Tasks and exercises —
a) In the homepage post, why should the questions a visitor brings from a sub-page shape the homepage design? Answer in one to three sentences.
b) Write out the rows from the very first line through the line containing "на свободе, без", with both ends included.

Over the years, there are few aspects of a website that I’ve come to think about as differently as I have the homepage. What should a homepage do? How should it look? How much information should it contain? These are questions I’ve answered very differently, sometimes depending on who is asking — and what kind of homepage we’re talking about — and sometimes simply depending upon what I’ve seen work and not work. There are many things we’ve loved to stick on homepages that never worked, just as there are many things that have worked whose time has passed.

So here’s my latest thinking on this.

First and foremost, it’s important to reiterate the eternal truth of the homepage: it is not always the first page. The number of visitors to your site who will first arrive via a sub-page is in direct proportion to the amount of content your site contains. The more pages you have, the more first pages you have. But most of the people who arrive on a sub-page that don’t leave after reading it will probably head to your homepage next, armed with predictable questions: What is this site? Who made it? What are they about? Should I stay or go? Your answers to those questions will be suitable for a first time visitor, too, so they should definitely shape your homepage design approach.

What shouldn’t shape your homepage design approach is the idea that your homepage should seduce visitors with a ton of cool images. It doesn’t work. I can say that from direct experience. Take a look at our current homepage. It follows the look-how-neato approach, and all that does is confuse people. They don’t know what’s what, even with all those labels and abstracts. They end up deep into our site before they even know what we do, and why. When we first designed this, we thought that one of the best things we could do is show a new visitor just how much content we had available to them on our site. But we learned an interesting lesson about that rather quickly. A few months later, Mark and I were at a conference and chatting with a colleague. In the course of the conversation, we realized that our friend thought that we were a publishing company! Imagine that. While kind of flattering, it showed us that our creativity had compromised the most important thing our site should do: inform visitors about what we actually do, and for whom. So, we’re finally fixing this — in fact, we’re making good progress on a complete redesign* — but in the meantime, we wiped out the top and made room for a really big positioning statement. It works, but kind of like a band-aid. I’m saying all of this to preempt any hypocrisy charges after you read the rest of this post 🙂

With that said, I’d recommend planning your homepage as a text outline first. Your outline should contain and organize your priorities for your homepage, starting with what you think is the most important information a prospect should know and ending with things that are important enough to be on the homepage, but not as essential. This should make for a pretty short list. If you’re still not sure about your list, try this one:

  1. What we do
  2. What we’ve done
  3. What our clients say
  4. What we say

Here’s how that might look. I’ll give you an example of each along with how I’d prototype/wireframe it.

Provided entries —
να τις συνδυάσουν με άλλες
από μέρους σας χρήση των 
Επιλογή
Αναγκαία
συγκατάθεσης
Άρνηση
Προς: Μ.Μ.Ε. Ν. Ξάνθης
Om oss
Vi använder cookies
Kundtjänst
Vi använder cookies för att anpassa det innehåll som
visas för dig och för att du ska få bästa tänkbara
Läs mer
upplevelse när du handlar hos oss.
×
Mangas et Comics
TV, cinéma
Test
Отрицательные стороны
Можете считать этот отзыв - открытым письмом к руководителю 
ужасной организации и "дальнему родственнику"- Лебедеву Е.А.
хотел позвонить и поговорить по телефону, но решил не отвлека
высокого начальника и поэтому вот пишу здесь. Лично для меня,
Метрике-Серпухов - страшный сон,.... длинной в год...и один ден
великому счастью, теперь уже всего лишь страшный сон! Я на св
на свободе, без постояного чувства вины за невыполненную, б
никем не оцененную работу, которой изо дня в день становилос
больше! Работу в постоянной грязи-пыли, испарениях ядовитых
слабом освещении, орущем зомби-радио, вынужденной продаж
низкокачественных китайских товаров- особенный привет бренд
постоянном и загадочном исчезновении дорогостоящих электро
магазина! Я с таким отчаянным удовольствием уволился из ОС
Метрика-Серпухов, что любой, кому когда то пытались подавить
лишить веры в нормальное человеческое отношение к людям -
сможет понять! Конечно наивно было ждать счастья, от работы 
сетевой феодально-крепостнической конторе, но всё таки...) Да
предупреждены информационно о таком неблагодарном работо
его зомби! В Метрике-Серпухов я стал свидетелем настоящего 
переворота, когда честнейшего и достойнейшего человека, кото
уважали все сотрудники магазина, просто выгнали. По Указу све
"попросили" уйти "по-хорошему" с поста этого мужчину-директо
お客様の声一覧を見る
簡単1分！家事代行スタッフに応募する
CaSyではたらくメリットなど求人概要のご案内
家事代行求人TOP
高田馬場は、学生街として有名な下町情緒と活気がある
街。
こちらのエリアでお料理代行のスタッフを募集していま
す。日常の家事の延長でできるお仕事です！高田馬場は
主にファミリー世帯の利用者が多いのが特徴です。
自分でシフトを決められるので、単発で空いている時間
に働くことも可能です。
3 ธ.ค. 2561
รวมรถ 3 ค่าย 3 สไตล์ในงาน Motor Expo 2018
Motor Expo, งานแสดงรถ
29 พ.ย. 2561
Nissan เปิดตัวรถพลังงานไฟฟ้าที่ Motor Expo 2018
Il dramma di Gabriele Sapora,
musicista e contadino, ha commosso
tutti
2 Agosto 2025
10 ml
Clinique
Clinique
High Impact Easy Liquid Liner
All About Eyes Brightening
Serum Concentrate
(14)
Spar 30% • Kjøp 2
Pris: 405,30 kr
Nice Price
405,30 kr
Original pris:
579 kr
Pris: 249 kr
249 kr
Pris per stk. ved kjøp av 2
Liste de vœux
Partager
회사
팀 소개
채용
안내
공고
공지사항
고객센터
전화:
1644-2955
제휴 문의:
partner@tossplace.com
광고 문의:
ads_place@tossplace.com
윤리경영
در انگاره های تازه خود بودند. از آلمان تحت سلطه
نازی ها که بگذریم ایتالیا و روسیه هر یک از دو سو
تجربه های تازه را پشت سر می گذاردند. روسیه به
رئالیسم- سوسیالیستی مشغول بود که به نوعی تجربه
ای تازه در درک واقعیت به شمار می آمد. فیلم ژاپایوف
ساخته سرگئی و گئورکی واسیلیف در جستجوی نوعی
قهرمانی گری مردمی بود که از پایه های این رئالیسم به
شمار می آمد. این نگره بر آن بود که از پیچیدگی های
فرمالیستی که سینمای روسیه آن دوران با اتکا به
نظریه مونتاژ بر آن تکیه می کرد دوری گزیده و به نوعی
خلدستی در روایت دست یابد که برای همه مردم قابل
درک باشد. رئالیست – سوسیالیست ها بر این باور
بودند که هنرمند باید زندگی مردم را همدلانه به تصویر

Answers by item number —
a) Most people who arrive on a sub-page and don't leave after reading it will probably go to the homepage next. They arrive with predictable questions: what the site is, who made it, what they are about, and whether to stay or go. The answers to those questions also suit a first-time visitor.

b)
να τις συνδυάσουν με άλλες
από μέρους σας χρήση των 
Επιλογή
Αναγκαία
συγκατάθεσης
Άρνηση
Προς: Μ.Μ.Ε. Ν. Ξάνθης
Om oss
Vi använder cookies
Kundtjänst
Vi använder cookies för att anpassa det innehåll som
visas för dig och för att du ska få bästa tänkbara
Läs mer
upplevelse när du handlar hos oss.
×
Mangas et Comics
TV, cinéma
Test
Отрицательные стороны
Можете считать этот отзыв - открытым письмом к руководителю 
ужасной организации и "дальнему родственнику"- Лебедеву Е.А.
хотел позвонить и поговорить по телефону, но решил не отвлека
высокого начальника и поэтому вот пишу здесь. Лично для меня,
Метрике-Серпухов - страшный сон,.... длинной в год...и один ден
великому счастью, теперь уже всего лишь страшный сон! Я на св
на свободе, без постояного чувства вины за невыполненную, б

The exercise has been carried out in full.